Recurrent cases of hydrops fetalis in consecutive pregnancies can be caused by genetic disorders, such as alpha thalassemia major, where both parents carry the alpha thalassemia trait, resulting in a 25% chance of affected pregnancies, as well as other genetic causes, infections, and structural cardiac defects. The most common causes of nonimmune hydrops fetalis (NIHF) include genetic disorders, such as alpha thalassemia major, which is particularly prevalent in Southeast Asian populations 1. Other genetic causes include lysosomal storage diseases, chromosomal abnormalities, and certain metabolic disorders. Infections like parvovirus B19, cytomegalovirus, or syphilis can also cause hydrops in multiple pregnancies if the mother experiences recurrent infections 1.
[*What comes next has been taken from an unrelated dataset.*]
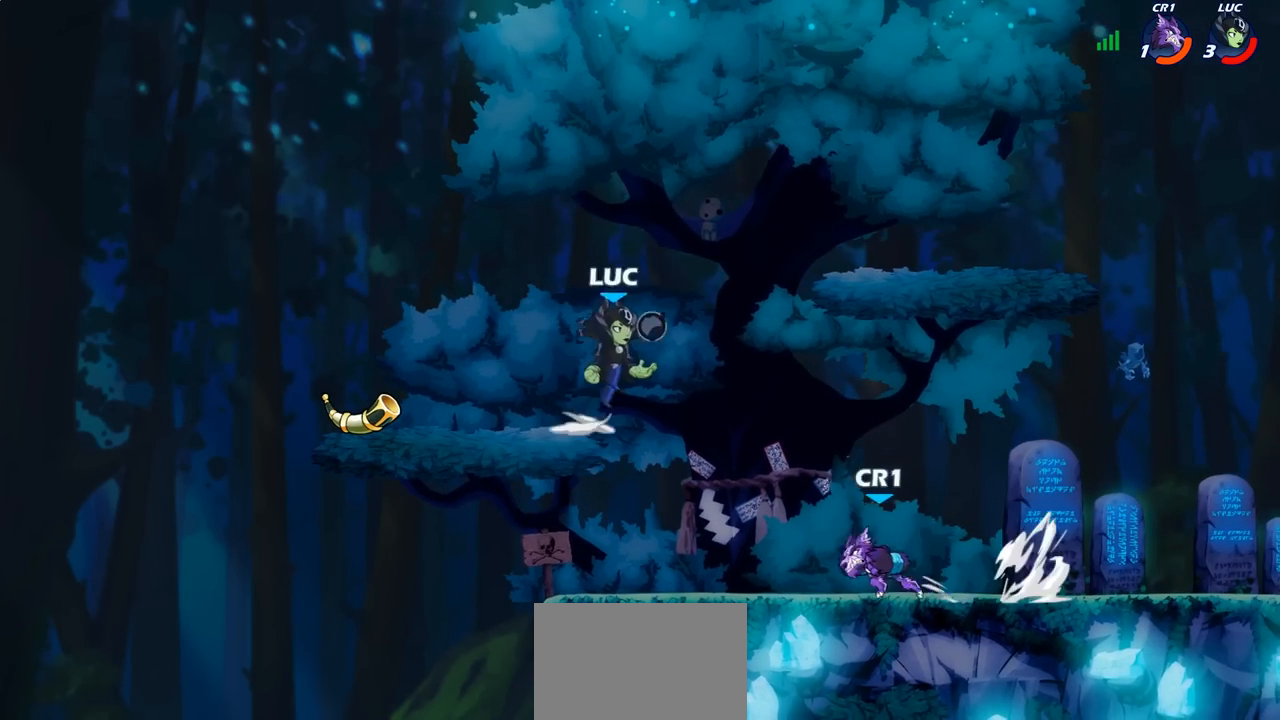
{"buttons": [], "left_stick": "down-left", "right_stick": "center", "events": [[50, "CROSS", "up"], [133, "left_stick", "up"], [267, "left_stick", "left"], [333, "left_stick", "down-left"]]}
Some key points to consider in the evaluation of NIHF include:

  • Detailed ultrasound monitoring, including fetal echocardiogram
  • Maternal history, including family history, medications, and exposures
  • Middle cerebral artery Doppler evaluation for anemia
  • Fetal karyotype and/or chromosomal microarray analysis
  • Testing for infections, such as parvovirus, cytomegalovirus, and syphilis

Women with two consecutive pregnancies affected by hydrops should undergo comprehensive genetic counseling, detailed ultrasound monitoring in subsequent pregnancies, and possibly invasive testing, such as amniocentesis or chorionic villus sampling, to identify the underlying cause 1. Early identification of the specific cause is crucial for appropriate management and potential interventions in future pregnancies. It is essential to prioritize the health and well-being of both the mother and the fetus, and to consider the potential risks and benefits of different management strategies, including the risk of mirror syndrome, a rare but potentially life-threatening complication of NIHF 1.

From the Research

Possible Causes of Hydrops in Consecutive Pregnancies

  • Immune causes, such as fetal anemia due to anti-D, anti-Kell, or anti-c antibodies, can lead to hydrops fetalis 2
  • Non-immune causes, including human parvovirus B19 infection, aneuploidy, primary hydrothorax, cardiac causes, cystic hygroma, twin-twin transfusion syndrome, massive transplacental hemorrhage, fetal akinesia, and muscular dystrophy, can also result in hydrops fetalis 2
  • Genetic causes, such as lysosomal storage disorders, congenital nephrosis, RASopathies, and other genetic disorders, can lead to non-immune hydrops fetalis 3, 4

Recurrence Risk of Hydrops in Consecutive Pregnancies

  • The recurrence risk of pregnancy complications, including preterm birth, gestational diabetes mellitus, gestational hypertension, and preeclampsia and eclampsia, is increased in all subsequent pregnancy groups, including singleton-singleton, twin-singleton, and singleton-twin pregnancies 5
  • However, there is no direct evidence on the recurrence risk of hydrops fetalis in consecutive pregnancies, and more research is needed to determine the specific risk factors and causes of hydrops in women who have had previous pregnancies affected by this condition

Factors Influencing the Risk of Hydrops in Consecutive Pregnancies

  • Family and obstetric history, as well as pathology examination, can provide clues to establish a diagnosis of hydrops fetalis 3, 4
  • Prenatal ultrasound findings, genetic testing, and other factors can also help identify the underlying cause of hydrops fetalis 3, 4
  • Routine first-trimester antibody screening and referral guidelines can help reduce the risk of hydrops fetalis in women with red cell alloimmunization 6

References

Guideline

Guideline Directed Topic Overview

Dr.Oracle Medical Advisory Board & Editors, 2025

Research

Etiology and outcome of hydrops fetalis.

The Journal of maternal-fetal medicine, 2001

Research

Nonimmune hydrops fetalis: identifying the underlying genetic etiology.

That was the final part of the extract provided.